Animated Feature Oscar 2015: The Nominees

The 85th Academy Awards® will air live on Oscar® Sunday, February 24, 2013.
Let’s be real, folks, we know who’s going to win the Oscar for Best Animated Feature this year. Just like Frozen scraped all the awards last year, How To Train Your Dragon 2 is on its way to do the exact same thing, as it already won The Golden Globes and pretty much half of the Annie Awards. The only difference is that this time, I am not exactly part of the hype. You may remember that as much as I loved Frozen, I had some objections to raise last year regarding the Animated Feature Oscar. I won’t make too much of a fuss about it though: the Academy is what it is and since the ceremony will take place at the end of this week, there’s really no use in arguing about it. Still, the more I think about Dragons 2, the less I like it. I really wish it wasn’t so: the first How to train your Dragon is probably Dreamworks’ best film, period, and I am utterly frustrated not to be able to feel the same admiration for the second one. This is not the first time this has happened, though. As I mentioned in a piece last July, I tend to get slightly annoyed when original, one-of-a-kind movies get sequels that make them take a 360° spin on their message and head right back into conventional territory in the process. In the end, How to train your Dragon 2 is not really a bad movie, but it did commit a crime: it wasn’t anything more.

What about the others though? With the Lego Movie out of the picture, how does the competition look this year?

Let’s have a look.

Big Hero 6


I am as surprised as you are that Big Hero 6 is not my personal champion of the year. After all, it technically has everything to get me going: super heroes, a touching message, and even pretty people to swoon all over. (I know they’re probably under 20, but it’s okay: they’re cartoon characters.) When all was said and done though, Big Hero 6 came off as too polished and safe. I know that sounds hypocritical coming from a Frozen groupie, but I usually expect more from a Marvel than from a classic Disney fairy tale. Big Hero 6 has engaging characters and could have been a really great movie, but it suffers from a very rushed pace and a simplistic plot. In the end, it touched upon a lot of things, but never dared to go deeper. It is yet another victim of the lack of credit the industry gives kids, and that’s really a shame. Oh, well.

Song of the Sea


I haven’t seen it. I’ve been trying to see this movie for a while, but I missed it while it was on the big screen and haven’t been able to find it anywhere yet. Now I kind of want to die, because Tom Moore is a talented filmmaker and this should both have a chance to win and an occasion to transform me into a trembling heap of feelings.

The Boxtrolls


Dear Academy, you really don’t have to nominate everything Laika does. I have nothing against them, butThe Boxtrolls is not Oscar-worthy. The movie has a lot of creativity, that’s for sure, but Seven Hells, am I the only one who thought that the story didn’t make much sense? Or that the whole movie was kind of mean-spirited? Granted, I’m not saying that was the filmmaker’s intention, but watching The Boxtrolls felt strangely unpleasant. I don’t get why the bad guy is a tranvestite, nor how that ties in his badness. Or maybe it was supposed to make him sympathetic? I don’t know. I don’t get why that annoying little girl was constantly around ruining everything, nor do I understand why said girl’s father suddenly realized he was a douchebag after spending the whole movie being only distracted by cheese. If the Academy wanted creativity and didn’t want The Lego Movie around, they could have gone with The Book of Life.

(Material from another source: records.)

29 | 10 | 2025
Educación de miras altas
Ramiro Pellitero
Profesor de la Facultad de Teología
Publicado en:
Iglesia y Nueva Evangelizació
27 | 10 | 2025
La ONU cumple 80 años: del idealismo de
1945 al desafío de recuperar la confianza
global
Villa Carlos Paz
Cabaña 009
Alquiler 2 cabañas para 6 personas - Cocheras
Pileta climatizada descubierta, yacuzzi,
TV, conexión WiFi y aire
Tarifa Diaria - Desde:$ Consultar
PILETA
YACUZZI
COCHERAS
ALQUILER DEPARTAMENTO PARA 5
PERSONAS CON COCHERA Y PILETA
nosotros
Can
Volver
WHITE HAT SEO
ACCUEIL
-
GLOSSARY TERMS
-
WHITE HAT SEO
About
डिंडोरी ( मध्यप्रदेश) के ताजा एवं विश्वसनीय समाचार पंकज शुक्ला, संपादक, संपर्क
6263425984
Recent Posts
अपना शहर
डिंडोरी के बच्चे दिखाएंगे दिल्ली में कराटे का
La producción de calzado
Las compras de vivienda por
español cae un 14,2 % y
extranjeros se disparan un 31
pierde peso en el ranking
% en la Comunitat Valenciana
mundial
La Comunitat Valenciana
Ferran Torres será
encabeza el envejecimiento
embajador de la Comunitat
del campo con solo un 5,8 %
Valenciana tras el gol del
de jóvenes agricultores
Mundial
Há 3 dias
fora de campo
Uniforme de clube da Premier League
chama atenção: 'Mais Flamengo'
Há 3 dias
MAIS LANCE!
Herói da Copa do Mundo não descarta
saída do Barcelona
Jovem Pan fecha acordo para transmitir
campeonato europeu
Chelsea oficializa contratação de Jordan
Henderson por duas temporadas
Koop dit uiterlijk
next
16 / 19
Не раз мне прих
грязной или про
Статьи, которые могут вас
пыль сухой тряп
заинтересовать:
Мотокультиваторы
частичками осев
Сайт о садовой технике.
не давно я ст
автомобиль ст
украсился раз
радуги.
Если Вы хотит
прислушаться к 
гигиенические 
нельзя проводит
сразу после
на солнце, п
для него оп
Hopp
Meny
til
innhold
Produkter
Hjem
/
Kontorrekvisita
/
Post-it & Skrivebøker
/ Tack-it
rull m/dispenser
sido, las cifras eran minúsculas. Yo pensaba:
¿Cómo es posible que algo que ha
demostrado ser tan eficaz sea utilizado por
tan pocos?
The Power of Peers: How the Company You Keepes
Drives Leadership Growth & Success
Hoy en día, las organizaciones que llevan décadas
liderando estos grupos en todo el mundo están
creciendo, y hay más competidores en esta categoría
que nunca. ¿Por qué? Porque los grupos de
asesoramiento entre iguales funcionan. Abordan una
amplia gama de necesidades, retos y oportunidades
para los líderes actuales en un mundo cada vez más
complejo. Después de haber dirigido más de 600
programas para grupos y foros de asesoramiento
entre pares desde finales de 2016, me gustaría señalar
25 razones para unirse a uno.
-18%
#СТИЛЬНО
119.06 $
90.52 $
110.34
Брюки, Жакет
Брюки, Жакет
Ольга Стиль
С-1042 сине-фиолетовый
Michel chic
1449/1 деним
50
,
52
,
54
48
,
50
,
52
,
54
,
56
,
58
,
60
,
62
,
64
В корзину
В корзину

The Tale of the Princess Kaguya


The Tale of the Princess Kaguya is this year’s Studio Ghibli’s Oscar champion and, once again, a much more mature movie among a bunch of kids’ films. It’s very stylish (there’s notably that one scene around the middle of the movie that’s almost too gorgeous for its own good) and it also has a lot of heart. I love myself some bittersweetness, and this particular little jewel has all of it. It spoke to me as a woman and still took some time to make my eyes sparkle in wonder. I know it’s not going to win, but I still support it with all my heart.

– Anais L

Some say she’s French. Some say she’s a voodoo witch. What is certain is that Anais left her awkward print on all things artsy at one point or another in her life, performing as a singer and a pianist, exhibiting photographs and paintings, and leaving an embarrassing amount of visual proofs of those events on the internet. Anais’ dream is to be an animation writer. She thinks everything should be animated and she is more than half convinced that she is herself a cartoon character. She hopes that one day, Pendleton Ward or Jennifer Lee will read her screenplays and say they’re neat.